I am running a website for a customer who has terrabytes worth of images. Each JPG image is high-res (20MB) and belongs to a hierarchy like this:
Group A SubGroup 1 subsubgroup a Image A1a.1 Image A1a.2 ... Currently the customer can only view images for any given subsubgroup at any one time, meaning only ~30 images get loaded on the page. Not a problem.
The images are stored in a cloud bucket (GCP). Currently, my server just sends the pre-signed URLs and the client loads them.
The customer has request the ability to mass download all images in a Group from their browser.
Some Groups can contain hundreds of SubGroups, and each one of these can contain multiple subsubgroups. As an illustrative example, for a Group of 20 SubGroups, we're talking about 20GB of data.
How can I achieve this reliably?
Possible solutions:
Download all images on the server, create a zip (or number of zips) and upload to bucket. Share link with customer. Would probably need to run as a background job. This feels very flaky and I am doubtful it'll even work given the size of the data.
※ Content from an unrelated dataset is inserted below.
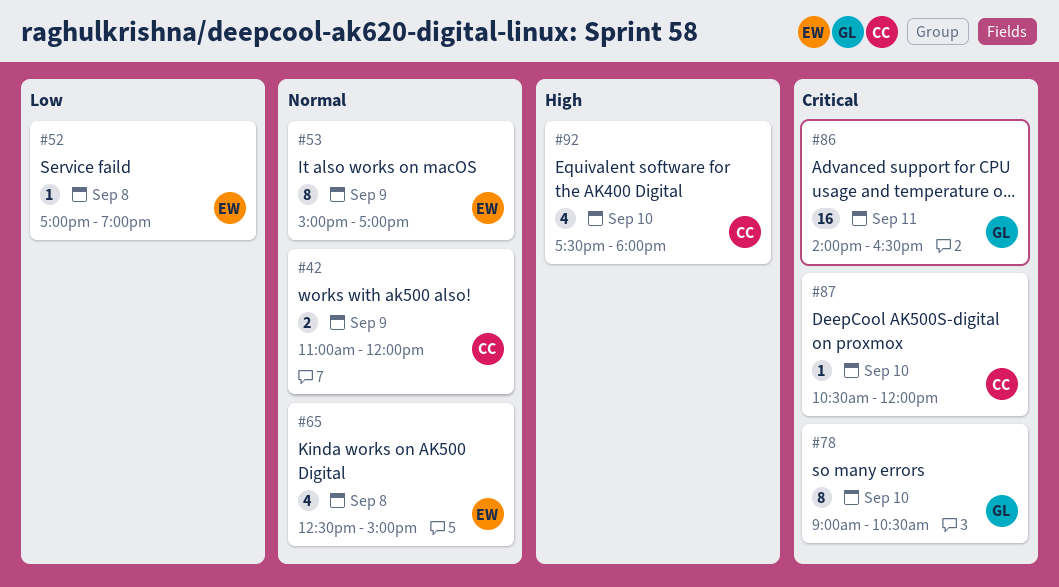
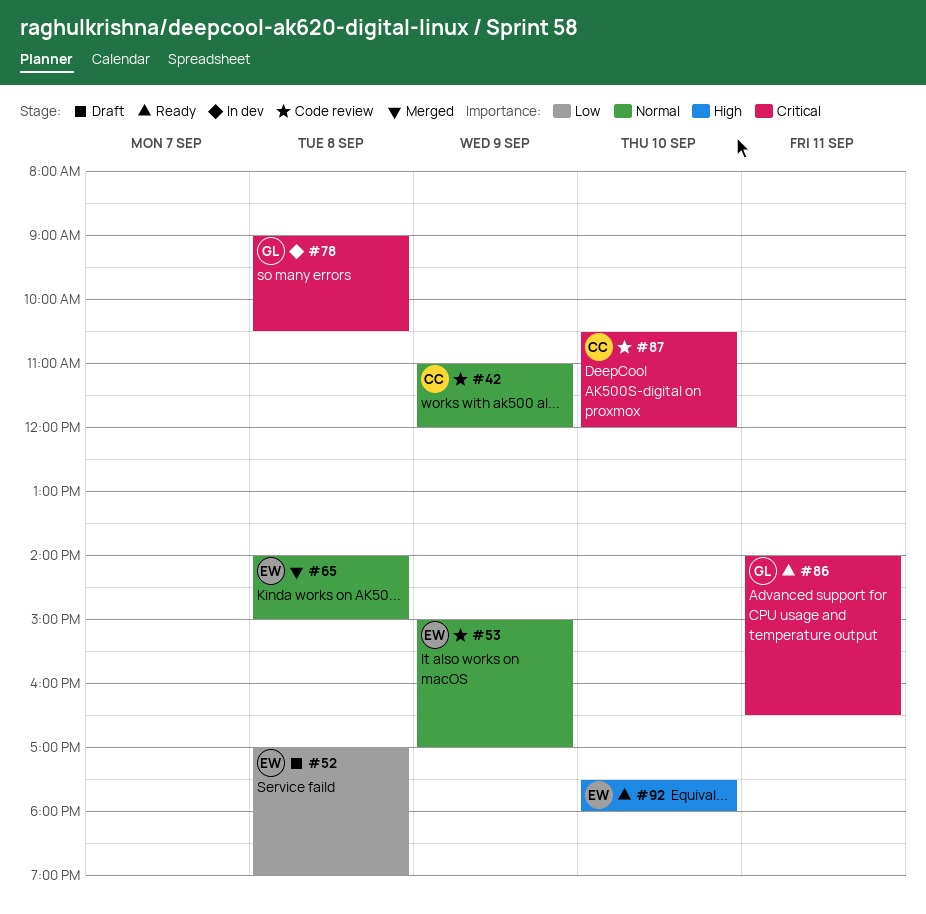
#65, begins: 12:30 -> 14:00
#78, day: Sep 10 -> Sep 8
#92, owner: CC -> EW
Create a new page that renders all images. My server only sends the pre-signed URLs from GCP bucket. Add some basic JS functionality to download all images on the page.
Some sort of SFTP server?
My current stack is relatively minimal:
- 1 cloud VM
- Flask app, uwsgi server, behind an NGINX reverse proxy
- Cloud storage (GCP) for images
- MySQL database for image hierarchies